In their study on the role of miR-133b in functional recover after spinal cord injury, Yu et al.25 demonstrated that this micro RNA is important in the regeneration of the spinal cord of the adult zebrafish by reducing the levels of the protein RhoA, a small GTPase. The activation patterns of this protein have been studied after spinal cord injury, and the role of its activation on apoptosis in the central nervous system.32 Both the myelin-derived growth inhibitor proteins and tumour necrosis factor (TNF) directly activate Rho. P75NTR (neurotrophin receptor p75) activates Rho in the absence of neurotrophin binding. The inactivation of Rho by C3-05 (RhoA antagonist) after spinal cord injury blocks the elevation of p75NTR protein levels and inhibits apoptosis. The inactivation of Rho with C3-05 prevents apoptosis and stimulates regeneration.

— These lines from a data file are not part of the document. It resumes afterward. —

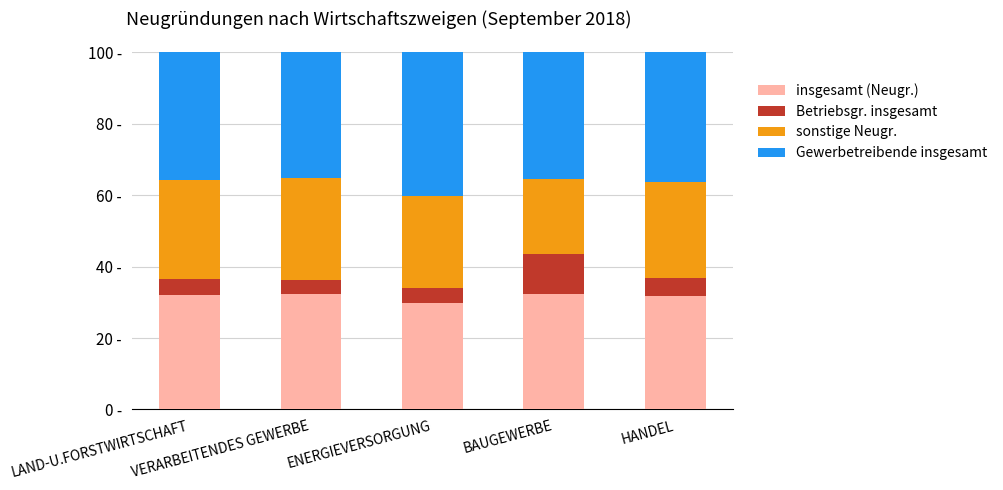

Are the bars horizontal?

No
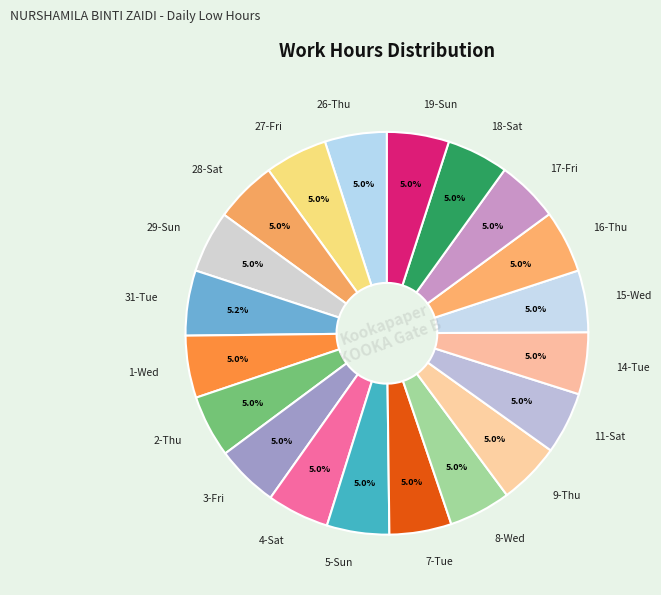

Approximately how many times larger is the value at 18-Sat compared to 27-Fri?

1.0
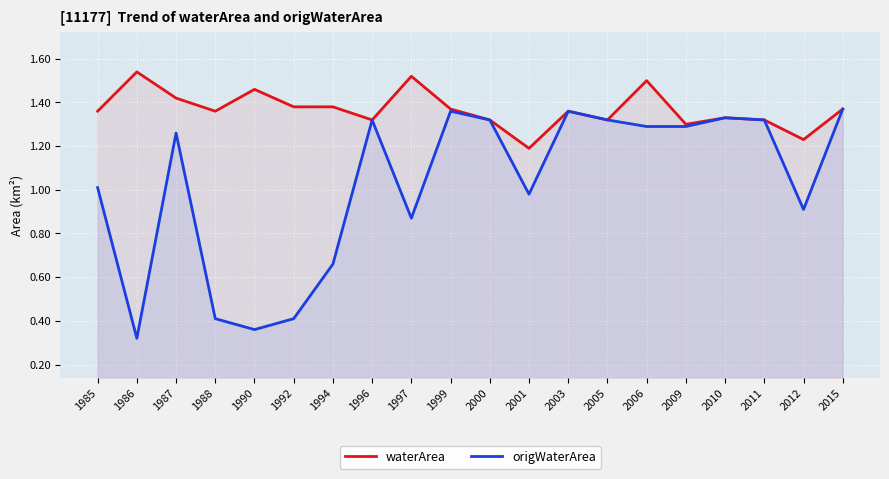

What is the difference between the second highest and minimum values in the waterArea series?

0.3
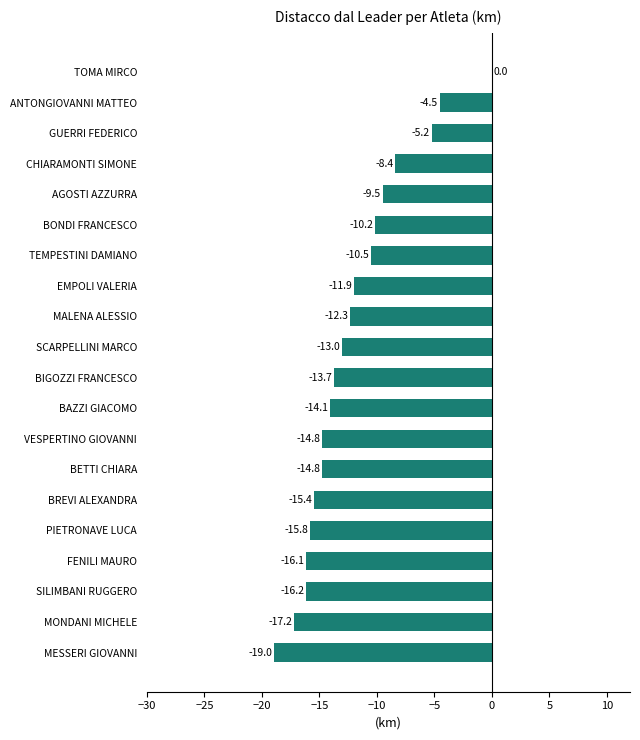

What is the sum of the values at BETTI CHIARA and BREVI ALEXANDRA?

-30.2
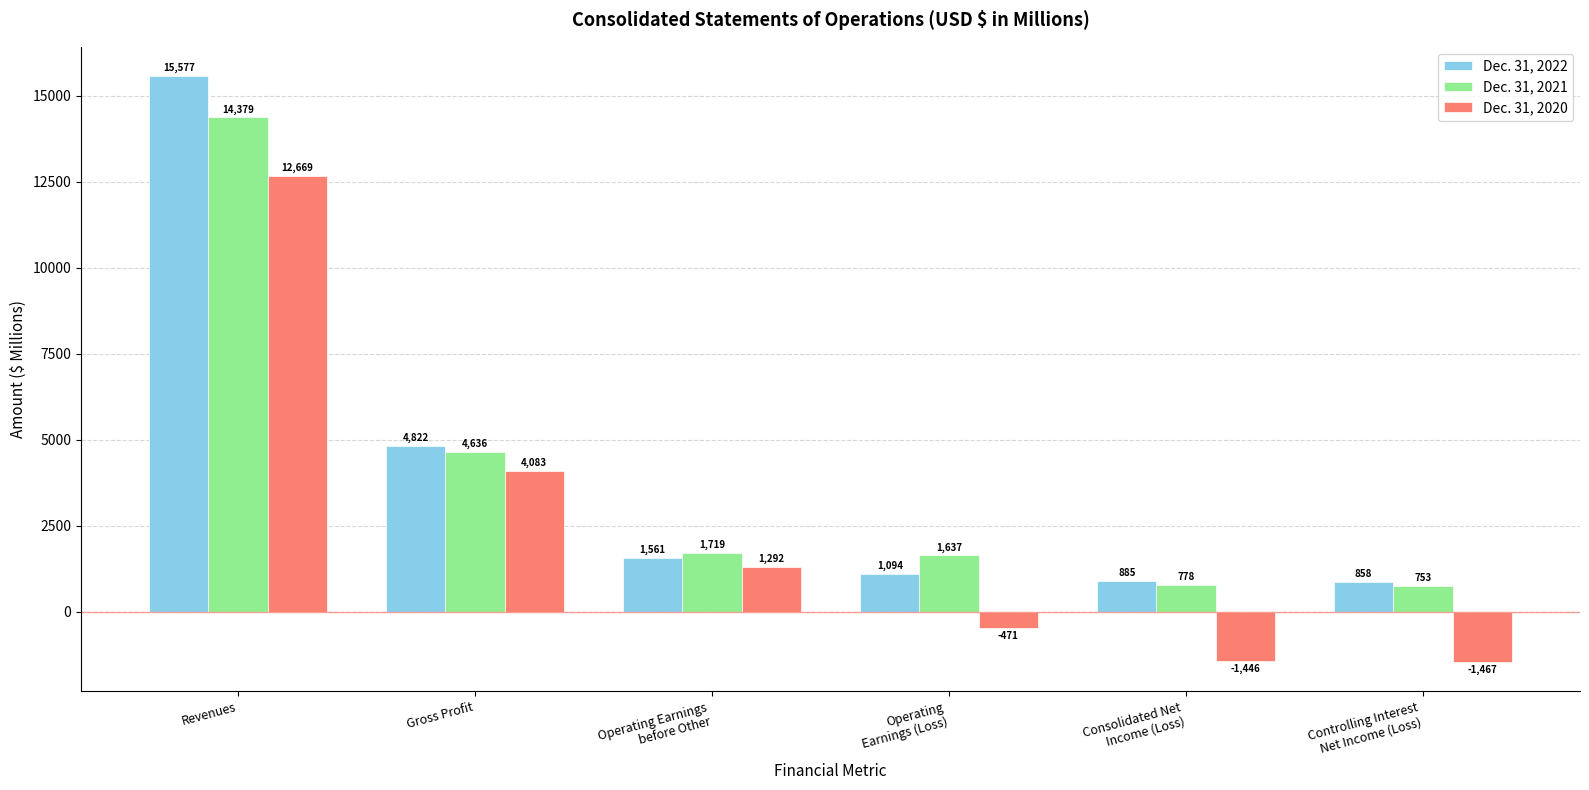

Which series has the largest range (max minus min)?

Dec. 31, 2022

MiR-133b produces this reduction by its direct interaction with RhoA Messenger RNA. This is an important finding, as it has been demonstrated that the inactivation of this GTPase results in rapid recovery of locomotion and progressive recovery of coordination between front and rear limbs in adult mice.33

The role of micro RNAs in spinal cord injury needs to be explored further; however, every day there is more evidence to suggest that these micro RNAs represent a new class of therapeutic target.34–36 The micro RNA in the central nervous system decreases protein levels by post-transcriptional regulation.6,37 Thus the inhibition of a micro RNA linked to a particular disease can remove the block of expression of a therapeutic protein. Conversely, the administration of a mimetic micro RNA can stimulate a population of endogenous micro RNA which in turn represses a harmful gene.38 If its small size and the current knowledge of the biogenesis of micro RNAs is exploited, some modified RNAs could be used temporarily as pre-processed micro RNAs or as anti-micro RNA oligonucleotides.39

Anti-micro RNA oligonucleotides are reverse-chain complementary oligonucleotides. Their stability, binding affinity, and specificity have been improved by chemical modification. The most common modifications to oligonucleotides are locked nucleic acids (LNA), 2′-O-methyl, and phosphorothioate skeletons. Oligonucleotides with 2′-O-methyl modification have been demonstrated to be effective inhibitors in various cell lines and in cultivated primary neurons.40–42 Recently, oligonucleotides modified with LNA and phosphorothioate against miR-122 given intravenously to mice and non-human primates has resulted in a lasting and effective reduction in plasma cholesterol, with no apparent toxicity.43 Oligonucleotides modified with LNA against miR-122 (SPC3649) are currently being analysed in a Phase I study on hepatitis C virus infection, and will be the first therapeutic target with micro RNA in humans.44

The imitators of micro RNA are small oligonucleotides, generally double chain, and chemically modified which can be used to downregulate specific target proteins. The double chain structure is necessary for efficient recognition and binding to RISC. One of the chains is mature micro RNA, and the complementary chain forms a complex with the mature micro RNA sequence.36 Despite the fact that these imitators are frequently used in research in cultures, there are still no in vivo data to demonstrate the efficacy of micro RNA imitators.45

Many challenges are yet to be overcome before micro RNAs are used as therapeutic targets, namely: their difficult administration, possible effects on other systems and ensuring their safety. Nonetheless, the strategy for handing micro RNAs in vivo to regulate pathological processes is becoming a feasible therapeutic approach. In the future, a greater understanding of biogenesis and the function of micro RNAs will doubtless promote the development of micro RNA-based therapies.